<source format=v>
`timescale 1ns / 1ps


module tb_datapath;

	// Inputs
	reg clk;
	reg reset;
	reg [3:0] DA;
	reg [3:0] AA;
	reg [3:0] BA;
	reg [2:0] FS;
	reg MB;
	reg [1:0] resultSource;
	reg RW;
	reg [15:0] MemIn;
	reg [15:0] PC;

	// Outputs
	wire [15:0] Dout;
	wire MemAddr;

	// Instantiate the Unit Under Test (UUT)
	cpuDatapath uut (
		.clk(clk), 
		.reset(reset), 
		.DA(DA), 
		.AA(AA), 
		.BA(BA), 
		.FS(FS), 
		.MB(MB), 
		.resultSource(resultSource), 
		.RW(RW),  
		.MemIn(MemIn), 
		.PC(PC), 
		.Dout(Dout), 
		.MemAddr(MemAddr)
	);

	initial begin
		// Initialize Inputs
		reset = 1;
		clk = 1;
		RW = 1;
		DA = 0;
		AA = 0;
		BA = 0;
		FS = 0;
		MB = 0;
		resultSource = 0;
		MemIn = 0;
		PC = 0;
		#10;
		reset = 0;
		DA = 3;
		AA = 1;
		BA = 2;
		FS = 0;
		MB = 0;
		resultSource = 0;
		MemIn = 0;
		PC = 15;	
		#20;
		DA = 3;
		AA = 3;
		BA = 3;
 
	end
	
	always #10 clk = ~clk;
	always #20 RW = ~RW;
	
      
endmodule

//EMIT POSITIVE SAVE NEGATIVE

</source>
___
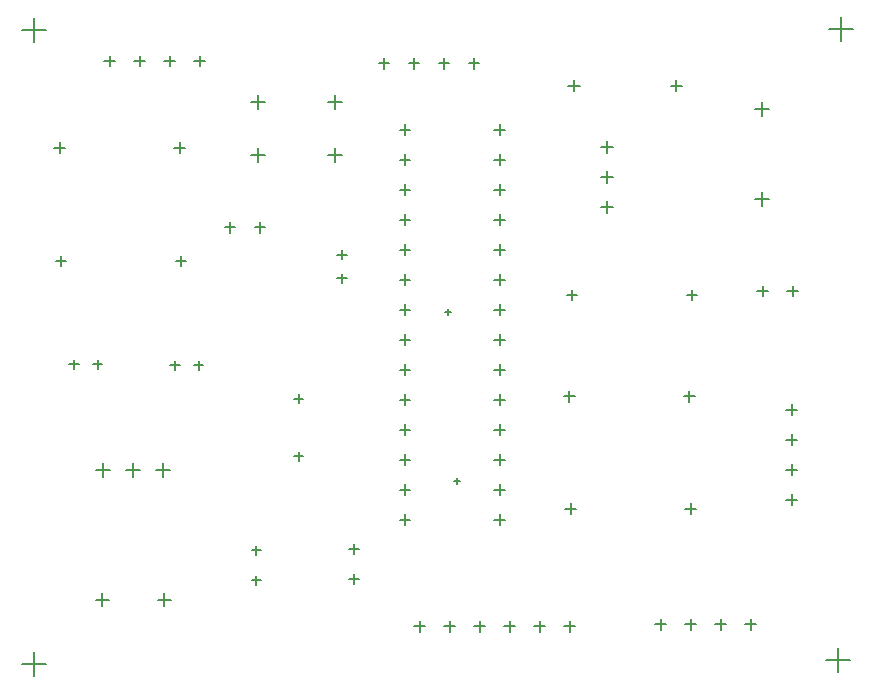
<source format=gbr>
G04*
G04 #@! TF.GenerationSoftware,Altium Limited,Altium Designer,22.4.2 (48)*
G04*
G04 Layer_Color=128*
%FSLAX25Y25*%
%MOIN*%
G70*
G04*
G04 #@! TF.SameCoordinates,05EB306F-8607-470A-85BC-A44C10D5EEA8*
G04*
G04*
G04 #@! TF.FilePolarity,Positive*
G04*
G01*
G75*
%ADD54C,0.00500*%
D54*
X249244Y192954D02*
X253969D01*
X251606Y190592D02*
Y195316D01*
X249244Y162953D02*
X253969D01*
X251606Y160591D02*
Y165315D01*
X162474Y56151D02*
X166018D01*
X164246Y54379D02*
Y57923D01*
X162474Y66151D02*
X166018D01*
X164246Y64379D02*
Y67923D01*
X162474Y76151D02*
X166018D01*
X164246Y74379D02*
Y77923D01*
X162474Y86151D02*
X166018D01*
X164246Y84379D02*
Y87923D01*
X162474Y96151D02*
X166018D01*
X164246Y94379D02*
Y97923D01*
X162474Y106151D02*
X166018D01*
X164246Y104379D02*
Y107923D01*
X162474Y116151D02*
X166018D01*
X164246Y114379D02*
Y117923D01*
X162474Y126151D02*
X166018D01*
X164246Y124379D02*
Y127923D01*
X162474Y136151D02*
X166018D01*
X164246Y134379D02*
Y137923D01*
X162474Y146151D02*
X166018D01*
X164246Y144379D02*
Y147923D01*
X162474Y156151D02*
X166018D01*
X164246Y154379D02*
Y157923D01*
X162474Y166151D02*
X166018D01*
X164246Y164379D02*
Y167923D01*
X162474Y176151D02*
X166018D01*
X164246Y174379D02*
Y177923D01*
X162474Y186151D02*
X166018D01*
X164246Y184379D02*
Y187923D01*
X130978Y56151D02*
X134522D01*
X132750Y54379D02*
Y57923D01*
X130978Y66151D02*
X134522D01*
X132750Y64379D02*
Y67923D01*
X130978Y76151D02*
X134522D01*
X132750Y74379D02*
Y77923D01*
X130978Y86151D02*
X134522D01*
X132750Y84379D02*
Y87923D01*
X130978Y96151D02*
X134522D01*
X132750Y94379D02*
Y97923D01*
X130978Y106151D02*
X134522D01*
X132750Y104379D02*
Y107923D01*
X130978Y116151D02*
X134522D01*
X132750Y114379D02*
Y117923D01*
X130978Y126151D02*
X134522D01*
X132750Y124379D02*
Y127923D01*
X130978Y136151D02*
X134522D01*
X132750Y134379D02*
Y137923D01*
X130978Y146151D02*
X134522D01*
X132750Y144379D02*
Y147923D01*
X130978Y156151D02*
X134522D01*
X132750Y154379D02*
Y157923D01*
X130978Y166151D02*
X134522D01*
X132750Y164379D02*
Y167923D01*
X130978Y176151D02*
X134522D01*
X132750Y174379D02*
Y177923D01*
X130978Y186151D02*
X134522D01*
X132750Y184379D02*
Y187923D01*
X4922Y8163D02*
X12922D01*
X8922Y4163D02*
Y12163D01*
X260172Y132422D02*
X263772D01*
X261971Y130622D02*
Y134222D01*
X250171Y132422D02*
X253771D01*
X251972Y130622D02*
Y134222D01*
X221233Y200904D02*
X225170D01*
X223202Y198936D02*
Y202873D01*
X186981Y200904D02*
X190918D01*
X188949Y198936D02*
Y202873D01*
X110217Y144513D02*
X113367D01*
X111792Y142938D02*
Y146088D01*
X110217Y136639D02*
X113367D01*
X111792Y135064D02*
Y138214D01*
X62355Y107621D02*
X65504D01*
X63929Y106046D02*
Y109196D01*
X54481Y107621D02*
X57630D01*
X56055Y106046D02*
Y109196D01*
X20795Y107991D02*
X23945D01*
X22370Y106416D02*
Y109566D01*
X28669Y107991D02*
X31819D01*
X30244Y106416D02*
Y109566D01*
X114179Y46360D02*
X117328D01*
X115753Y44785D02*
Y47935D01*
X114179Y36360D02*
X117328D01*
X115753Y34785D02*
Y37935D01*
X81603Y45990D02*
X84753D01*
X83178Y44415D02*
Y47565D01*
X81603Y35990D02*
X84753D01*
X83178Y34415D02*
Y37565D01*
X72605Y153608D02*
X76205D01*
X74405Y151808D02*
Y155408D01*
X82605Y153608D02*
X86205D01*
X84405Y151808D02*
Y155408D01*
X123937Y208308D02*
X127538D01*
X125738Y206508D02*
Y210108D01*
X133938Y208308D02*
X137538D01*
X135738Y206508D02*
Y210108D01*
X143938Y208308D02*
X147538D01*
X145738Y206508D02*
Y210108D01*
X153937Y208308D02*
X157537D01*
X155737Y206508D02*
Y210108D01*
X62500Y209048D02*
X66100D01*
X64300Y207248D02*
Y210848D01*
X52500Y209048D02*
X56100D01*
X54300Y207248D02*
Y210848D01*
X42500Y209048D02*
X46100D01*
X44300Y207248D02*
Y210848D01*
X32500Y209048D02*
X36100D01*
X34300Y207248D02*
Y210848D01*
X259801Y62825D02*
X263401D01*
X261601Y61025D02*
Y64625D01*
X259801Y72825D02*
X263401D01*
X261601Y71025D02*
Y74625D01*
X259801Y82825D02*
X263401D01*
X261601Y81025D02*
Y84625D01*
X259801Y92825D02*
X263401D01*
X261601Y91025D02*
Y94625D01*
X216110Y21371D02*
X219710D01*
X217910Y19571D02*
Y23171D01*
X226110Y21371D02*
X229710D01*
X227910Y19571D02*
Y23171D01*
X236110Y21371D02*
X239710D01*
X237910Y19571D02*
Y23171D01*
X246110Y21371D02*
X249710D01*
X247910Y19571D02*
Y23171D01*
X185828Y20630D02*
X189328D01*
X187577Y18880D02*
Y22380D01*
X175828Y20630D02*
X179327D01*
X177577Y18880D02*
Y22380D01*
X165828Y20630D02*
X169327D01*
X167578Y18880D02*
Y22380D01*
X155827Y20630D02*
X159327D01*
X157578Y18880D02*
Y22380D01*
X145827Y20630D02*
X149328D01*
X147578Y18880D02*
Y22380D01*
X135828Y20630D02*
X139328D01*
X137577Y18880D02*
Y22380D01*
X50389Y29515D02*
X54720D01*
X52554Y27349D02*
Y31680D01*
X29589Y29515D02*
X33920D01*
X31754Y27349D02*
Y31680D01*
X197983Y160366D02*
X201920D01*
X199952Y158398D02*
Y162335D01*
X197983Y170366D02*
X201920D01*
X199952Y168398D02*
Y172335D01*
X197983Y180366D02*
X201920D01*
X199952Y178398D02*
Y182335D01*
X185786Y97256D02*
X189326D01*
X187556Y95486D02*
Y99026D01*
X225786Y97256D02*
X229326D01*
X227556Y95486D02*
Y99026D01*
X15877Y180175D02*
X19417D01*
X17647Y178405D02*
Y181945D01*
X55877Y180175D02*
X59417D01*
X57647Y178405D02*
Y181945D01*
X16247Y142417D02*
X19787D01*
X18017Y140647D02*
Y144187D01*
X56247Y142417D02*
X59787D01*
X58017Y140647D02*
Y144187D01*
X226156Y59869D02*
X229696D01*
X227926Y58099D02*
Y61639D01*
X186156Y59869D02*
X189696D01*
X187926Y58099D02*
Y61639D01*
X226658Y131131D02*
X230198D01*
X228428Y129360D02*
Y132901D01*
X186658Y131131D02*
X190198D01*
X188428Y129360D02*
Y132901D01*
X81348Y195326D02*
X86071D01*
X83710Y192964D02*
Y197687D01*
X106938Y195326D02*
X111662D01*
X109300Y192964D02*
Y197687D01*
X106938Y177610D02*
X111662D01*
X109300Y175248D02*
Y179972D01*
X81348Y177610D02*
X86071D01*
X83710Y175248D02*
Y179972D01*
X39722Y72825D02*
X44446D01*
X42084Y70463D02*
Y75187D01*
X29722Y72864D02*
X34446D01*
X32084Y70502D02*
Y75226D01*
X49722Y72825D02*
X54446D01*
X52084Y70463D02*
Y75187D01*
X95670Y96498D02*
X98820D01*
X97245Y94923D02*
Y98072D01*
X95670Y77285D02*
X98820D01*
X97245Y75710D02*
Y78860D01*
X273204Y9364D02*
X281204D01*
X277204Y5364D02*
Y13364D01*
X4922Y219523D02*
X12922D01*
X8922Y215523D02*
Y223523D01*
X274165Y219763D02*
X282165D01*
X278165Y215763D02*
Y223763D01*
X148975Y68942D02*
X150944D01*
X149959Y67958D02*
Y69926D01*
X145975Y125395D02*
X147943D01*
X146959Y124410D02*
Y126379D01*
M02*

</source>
___
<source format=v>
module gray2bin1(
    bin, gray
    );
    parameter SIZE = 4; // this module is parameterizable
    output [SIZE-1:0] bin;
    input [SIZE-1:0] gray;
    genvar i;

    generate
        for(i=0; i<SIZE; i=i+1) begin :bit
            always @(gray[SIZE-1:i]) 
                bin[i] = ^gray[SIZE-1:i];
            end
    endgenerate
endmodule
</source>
___
# What the task asks
Going through the listing above, please work out how many lines contain the word "MemIn", and give the number alone.

# Task answer
4